Top of Page text
It strikes me that how difficult refactoring (or UnitTesting or whatever) is in a language has nothing to do with whether XP works for that language. It simply means that one might have more work to do. It's the thought process that goes into XP that counts surely? -- ChanningWalton

Somewhat. However, XP's attitude toward BigDesignUpFront is based on assumptions about the cost of change being low. To the extent that XP rests on this assumption, languages that get in the way of change affect the extent to which XP is economic. Parts of XP would definitely not apply in a seriously rigid language or development environment. -- RonJeffries

Very true :-). In the case of Java, I believe all that's missing is a RefactoringBrowser - I think there is mounting evidence that Xp does work for Java very well. -- ChanningWalton

Seconded. For all its faults, Java does at least make depedencies easy to detect, so it's then a matter of somebody writing helpful tools. In the C world you have to work harder because of #includes. -- SteveFreeman

Funny you should say that, as a colleague and I were looking into starting a mini XP project with the product being a RefactoringBrowserForJava. Although it's a bit difficult with a full-time job to hold down. -- StuartBarker

Who do you want us to talk to in IBM?

If only! -- SB


I've worked on two "XP" projects using Java. Both were abysmal failures. I don't necessarily blame Java in either case, but rather the kinds of developers available in the Java space. It has been my experience that Java developers are much closer to C programmers (read: procedural, at best, modular) in their mindset and day-to-day development "attack" than Smalltalk programmers.

I think that because of various JLS warts (see SmalltalkMinusMinus) it is easy to see that these Java programmers will have a very hard time indeed developing the proper ObjectOriented mindset required, in part, to make XP work.

In addition, I've seen that many of the organizations trying to use XP are simply not ready or willing to make the necessary internal adjustments to give XP its fair chance. Many of these organizations are trying to move from COBOL or some other old, waterfall bound, programming model and it's eXtremely painful for them. There is a lot of LetsPlayTeam, GuruDoesAll, and ScheduleChicken to fight in these organizations. This, obviously, is not the hallmark of an XP project. One tries to migrate these organizations into an XP "mode of thinking and acting", but it can sometimes be near impossible.
Bottom of Page text
Top of Data section
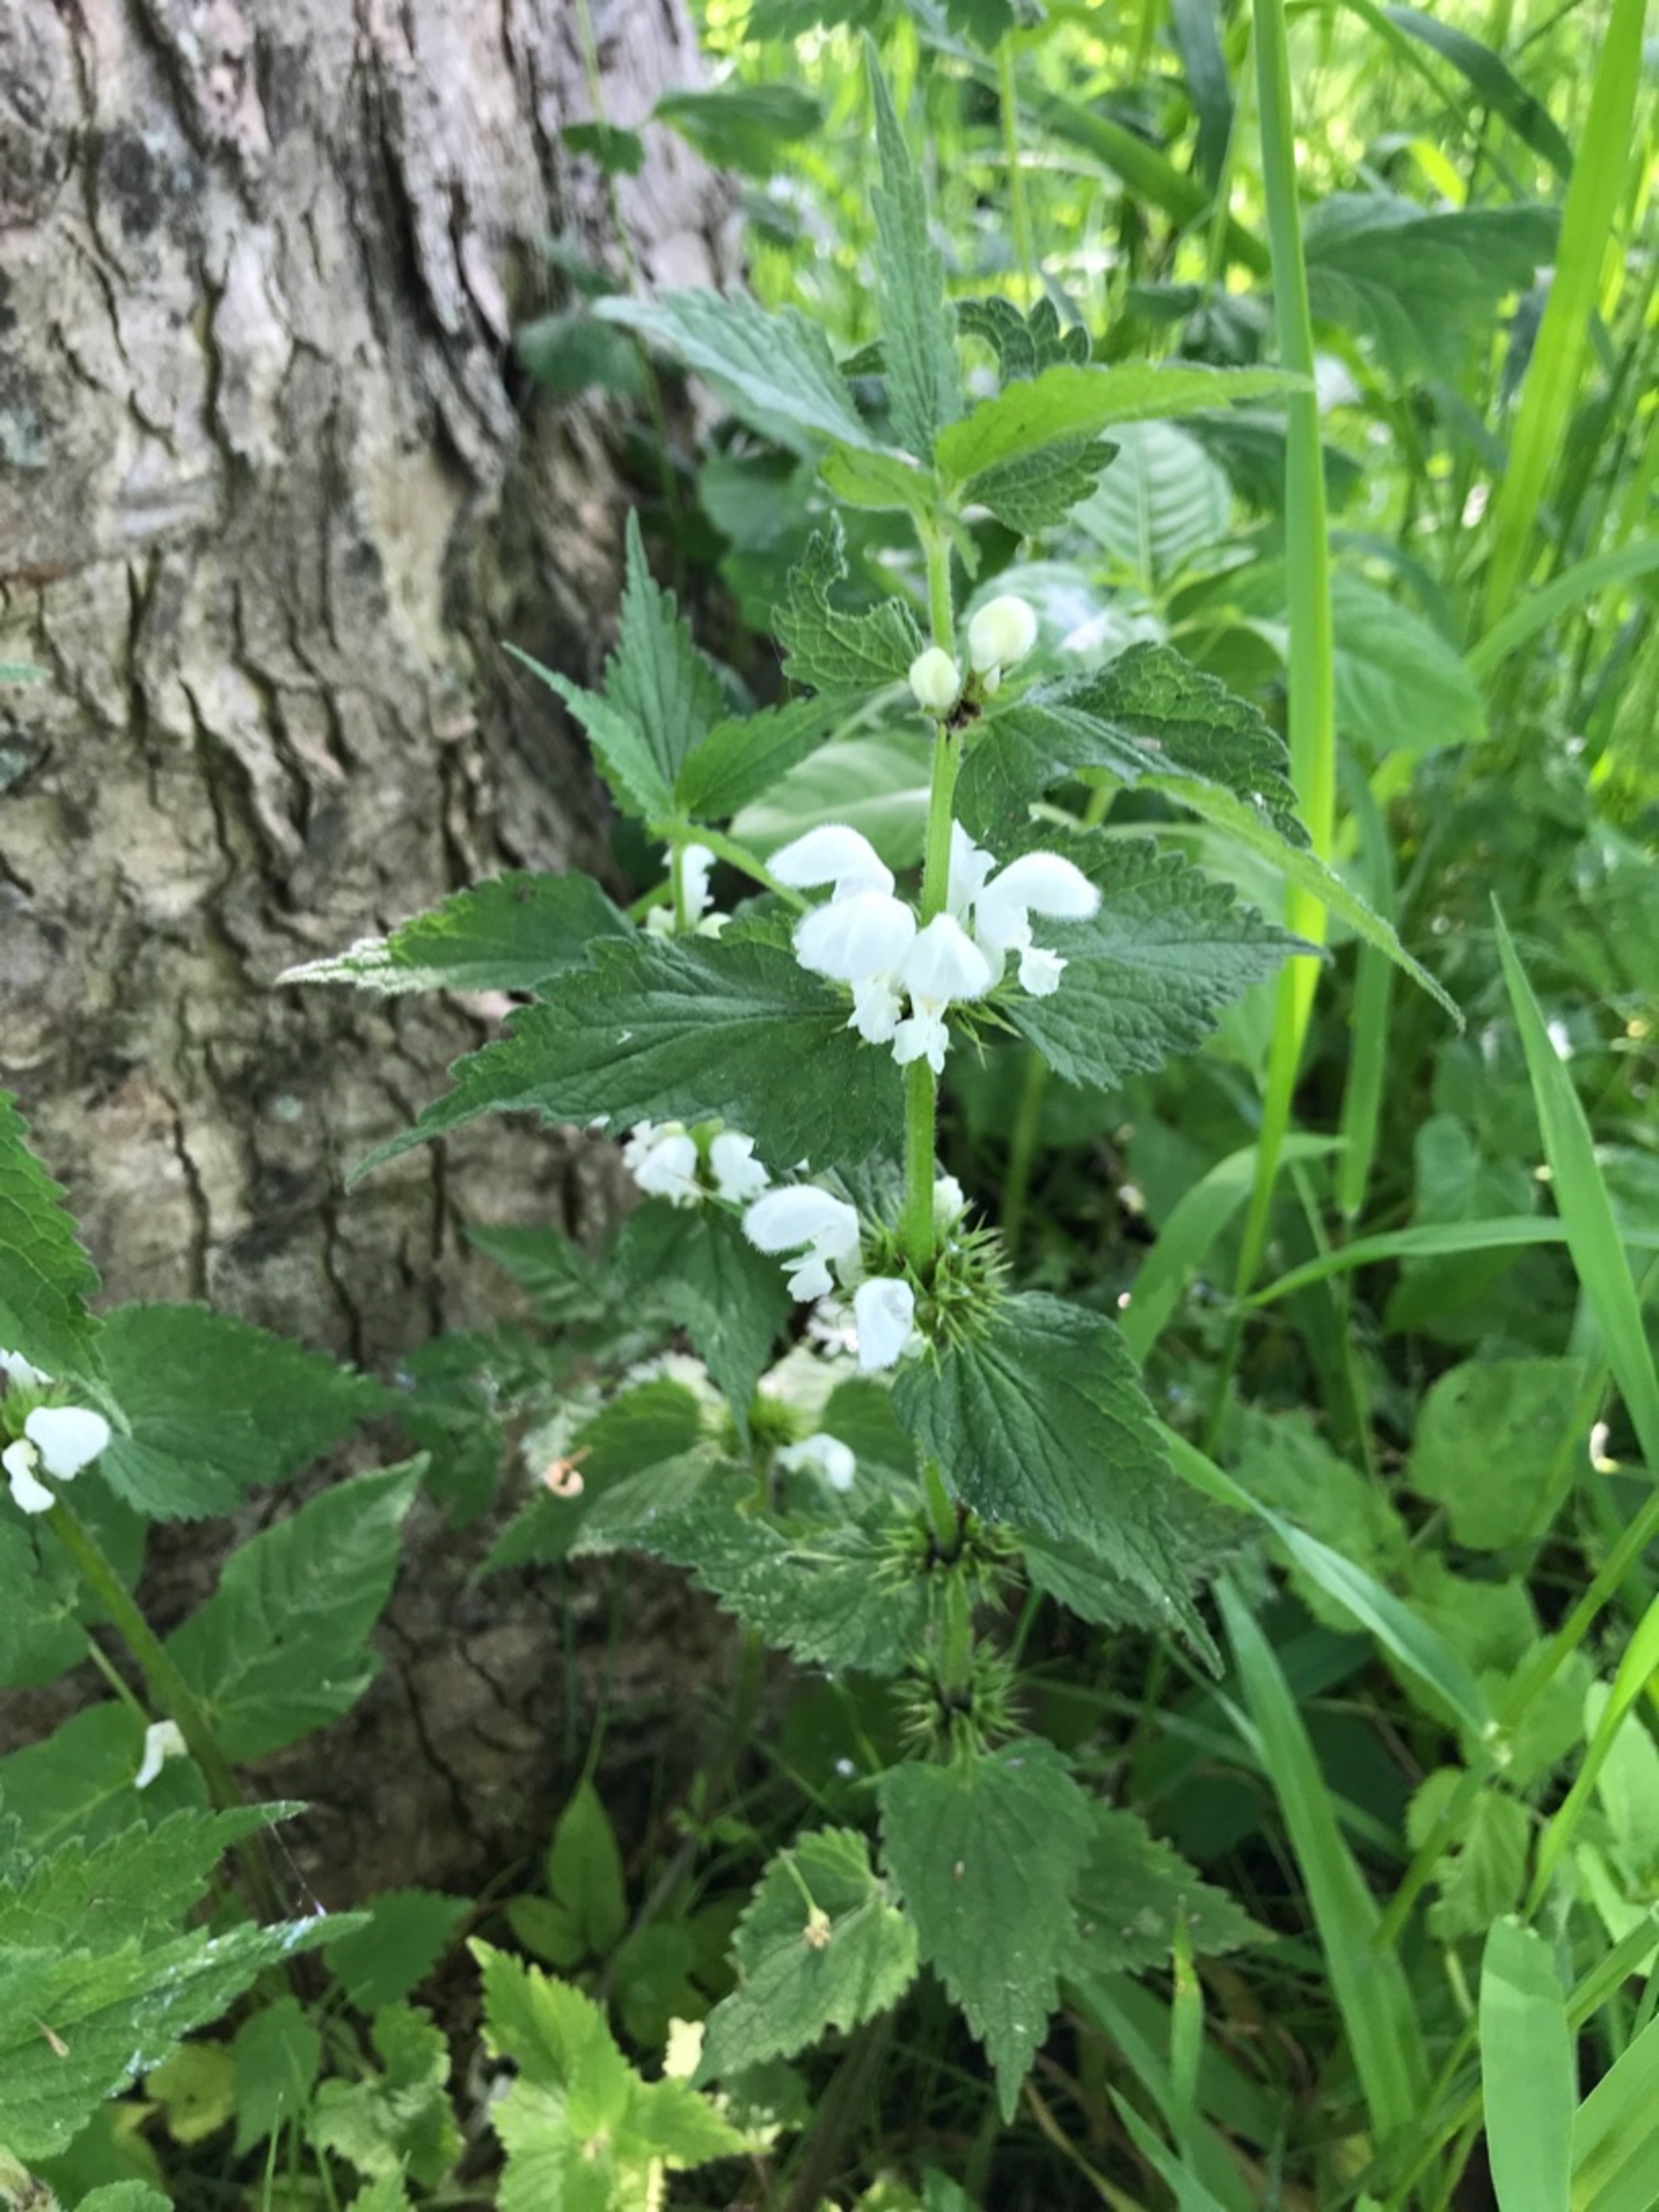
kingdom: Plantae
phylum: Tracheophyta
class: Magnoliopsida
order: Lamiales
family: Lamiaceae
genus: Lamium
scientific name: Lamium album
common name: Døvnælde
Bottom of Data section
What you need to do:
1 – Using the discussion about XP and Java, say yes or no to each statement below and quote the words from the discussion that decide it. (a) RonJeffries says some parts of XP would not work in a very rigid language. (b) The person who worked on two "XP" projects in Java blames Java for their failure. (c) ChanningWalton thinks Java is missing only a RefactoringBrowser.
2 – Go on with the discussion about XP and Java, picking up right after its last sentence.
The material has nothing to do with the discussion about XP and Java.

Responses in order:
1 –
(a) Yes: "Parts of XP would definitely not apply in a seriously rigid language or development environment."
(b) No: "I don't necessarily blame Java in either case, but rather the kinds of developers available in the Java space."
(c) Yes: "In the case of Java, I believe all that's missing is a RefactoringBrowser"

2 –
It might just be me, but it seems that if an organization is willing to go out on a "limb" to try Smalltalk, it is much better suited to try XP because its guard is already down and willing to accept more internal change. I think it's fair to say that Smalltalk has never been mainstream like Java. Don't get me wrong; I really love Smalltalk and use it regularly. But, Java is mainstream now - for better or worse. That being said, many organizations will want Java to fit into their "current", mainstream, processes. This, sadly, often doesn't include XP. -- JeffPanici


The EclipseIde has some good Java support - it includes a number of refactorings, not as many as some would like, but those which exist seem powerful and well-written. It also integrates JUnit, making a sidebar with the red/green bar available with a simple button to re-run the last used TestSite?. It's also not as slow as some Java IDEs since it uses a JNI widget set called JavaSwt. (available on Windows, Linux motif/GTK, Solaris motif, QNX, AIX motif and HP-UX motif, with MacOS in beta). I use it as my standard development environment while doing team-of-one XP.

It additionally nicely supports ProgrammingByIntention / TestFirstDevelopment? by providing "QuickFixes?" for compilation errors - for example by generating a stub for a called, non-existing method. Its incremental compiler also allows for a very fast round trip.

[Obligatory mention that IntellijIdea has the most thorough support in this area, though Eclipse is a pretty good free alternative.]


The JavaRanch has made room for discussing XP and Java.